[Saved entries]
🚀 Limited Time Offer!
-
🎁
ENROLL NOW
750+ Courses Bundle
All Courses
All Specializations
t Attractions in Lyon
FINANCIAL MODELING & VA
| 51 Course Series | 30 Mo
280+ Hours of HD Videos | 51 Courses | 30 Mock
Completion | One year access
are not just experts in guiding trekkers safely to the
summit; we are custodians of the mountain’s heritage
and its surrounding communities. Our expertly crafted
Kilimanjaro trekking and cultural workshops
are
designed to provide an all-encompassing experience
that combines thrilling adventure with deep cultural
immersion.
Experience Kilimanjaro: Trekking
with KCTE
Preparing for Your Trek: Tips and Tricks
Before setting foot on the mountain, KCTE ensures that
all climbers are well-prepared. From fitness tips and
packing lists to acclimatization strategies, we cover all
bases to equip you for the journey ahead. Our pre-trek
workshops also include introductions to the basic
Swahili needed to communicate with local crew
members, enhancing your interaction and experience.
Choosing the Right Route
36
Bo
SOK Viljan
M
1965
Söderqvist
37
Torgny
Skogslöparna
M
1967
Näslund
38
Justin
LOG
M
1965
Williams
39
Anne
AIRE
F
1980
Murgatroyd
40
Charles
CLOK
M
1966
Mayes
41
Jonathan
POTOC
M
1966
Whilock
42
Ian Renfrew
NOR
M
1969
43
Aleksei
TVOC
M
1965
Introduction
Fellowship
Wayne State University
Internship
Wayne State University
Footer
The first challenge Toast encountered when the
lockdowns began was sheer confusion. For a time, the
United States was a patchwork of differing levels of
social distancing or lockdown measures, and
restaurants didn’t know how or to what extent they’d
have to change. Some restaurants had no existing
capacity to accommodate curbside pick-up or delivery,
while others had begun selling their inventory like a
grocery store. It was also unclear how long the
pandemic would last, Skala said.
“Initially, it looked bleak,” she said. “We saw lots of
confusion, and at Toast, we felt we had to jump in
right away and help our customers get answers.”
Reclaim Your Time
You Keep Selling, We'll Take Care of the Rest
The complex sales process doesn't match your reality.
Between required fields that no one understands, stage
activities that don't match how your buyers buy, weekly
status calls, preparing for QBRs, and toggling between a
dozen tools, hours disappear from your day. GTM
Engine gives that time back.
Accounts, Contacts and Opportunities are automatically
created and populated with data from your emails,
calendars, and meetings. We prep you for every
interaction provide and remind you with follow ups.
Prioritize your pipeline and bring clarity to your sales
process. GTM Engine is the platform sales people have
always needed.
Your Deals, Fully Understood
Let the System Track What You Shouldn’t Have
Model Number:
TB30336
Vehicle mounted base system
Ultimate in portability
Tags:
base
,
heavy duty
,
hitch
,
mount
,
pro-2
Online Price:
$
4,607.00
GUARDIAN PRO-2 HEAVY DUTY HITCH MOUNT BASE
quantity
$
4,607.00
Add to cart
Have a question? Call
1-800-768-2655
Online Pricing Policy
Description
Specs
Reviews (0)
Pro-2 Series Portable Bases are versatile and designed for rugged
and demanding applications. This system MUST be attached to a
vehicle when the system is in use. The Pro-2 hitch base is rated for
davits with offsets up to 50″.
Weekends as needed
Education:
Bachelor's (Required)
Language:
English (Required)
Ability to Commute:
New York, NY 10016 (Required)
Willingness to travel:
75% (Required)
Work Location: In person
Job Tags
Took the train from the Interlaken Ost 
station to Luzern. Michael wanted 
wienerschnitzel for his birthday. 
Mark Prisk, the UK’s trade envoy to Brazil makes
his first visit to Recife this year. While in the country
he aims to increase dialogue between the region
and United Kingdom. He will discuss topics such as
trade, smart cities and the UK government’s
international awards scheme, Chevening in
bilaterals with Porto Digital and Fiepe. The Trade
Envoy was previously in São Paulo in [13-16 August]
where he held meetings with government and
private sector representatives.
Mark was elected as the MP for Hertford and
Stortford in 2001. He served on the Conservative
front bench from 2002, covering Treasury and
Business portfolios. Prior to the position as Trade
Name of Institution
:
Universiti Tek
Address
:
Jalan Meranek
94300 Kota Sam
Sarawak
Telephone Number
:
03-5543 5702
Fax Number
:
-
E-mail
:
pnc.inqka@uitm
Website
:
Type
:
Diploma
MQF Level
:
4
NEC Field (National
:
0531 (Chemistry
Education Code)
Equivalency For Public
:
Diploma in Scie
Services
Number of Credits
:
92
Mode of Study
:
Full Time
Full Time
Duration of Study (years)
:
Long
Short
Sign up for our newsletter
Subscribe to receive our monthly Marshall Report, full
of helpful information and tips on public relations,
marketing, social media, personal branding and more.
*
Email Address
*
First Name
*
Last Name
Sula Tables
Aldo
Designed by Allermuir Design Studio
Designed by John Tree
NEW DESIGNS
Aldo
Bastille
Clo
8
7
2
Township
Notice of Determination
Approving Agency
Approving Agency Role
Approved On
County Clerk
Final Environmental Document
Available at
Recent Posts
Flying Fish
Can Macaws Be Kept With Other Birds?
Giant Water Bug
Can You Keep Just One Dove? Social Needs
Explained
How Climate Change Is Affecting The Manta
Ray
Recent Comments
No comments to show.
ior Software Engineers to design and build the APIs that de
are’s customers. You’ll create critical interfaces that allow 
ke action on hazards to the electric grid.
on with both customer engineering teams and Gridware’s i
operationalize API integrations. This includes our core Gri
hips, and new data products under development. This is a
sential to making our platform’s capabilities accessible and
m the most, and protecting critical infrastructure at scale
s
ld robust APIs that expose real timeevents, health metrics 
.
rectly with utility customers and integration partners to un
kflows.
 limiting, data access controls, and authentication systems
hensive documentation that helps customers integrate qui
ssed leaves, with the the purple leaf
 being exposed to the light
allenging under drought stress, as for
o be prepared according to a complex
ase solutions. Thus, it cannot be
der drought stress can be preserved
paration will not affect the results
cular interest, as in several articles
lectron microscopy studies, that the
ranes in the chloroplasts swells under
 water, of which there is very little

● **Exercise objective**
Starting with the first of the lines above and stopping after the one that has "summit; we are", write them out as a numbered list with any blank lines left out.

● **Exercise response**
1. 🚀 Limited Time Offer!
2. -
3. 🎁
4. ENROLL NOW
5. 750+ Courses Bundle
6. All Courses
7. All Specializations
8. t Attractions in Lyon
9. FINANCIAL MODELING & VA
10. | 51 Course Series | 30 Mo
11. 280+ Hours of HD Videos | 51 Courses | 30 Mock
12. Completion | One year access
13. are not just experts in guiding trekkers safely to the
14. summit; we are custodians of the mountain’s heritage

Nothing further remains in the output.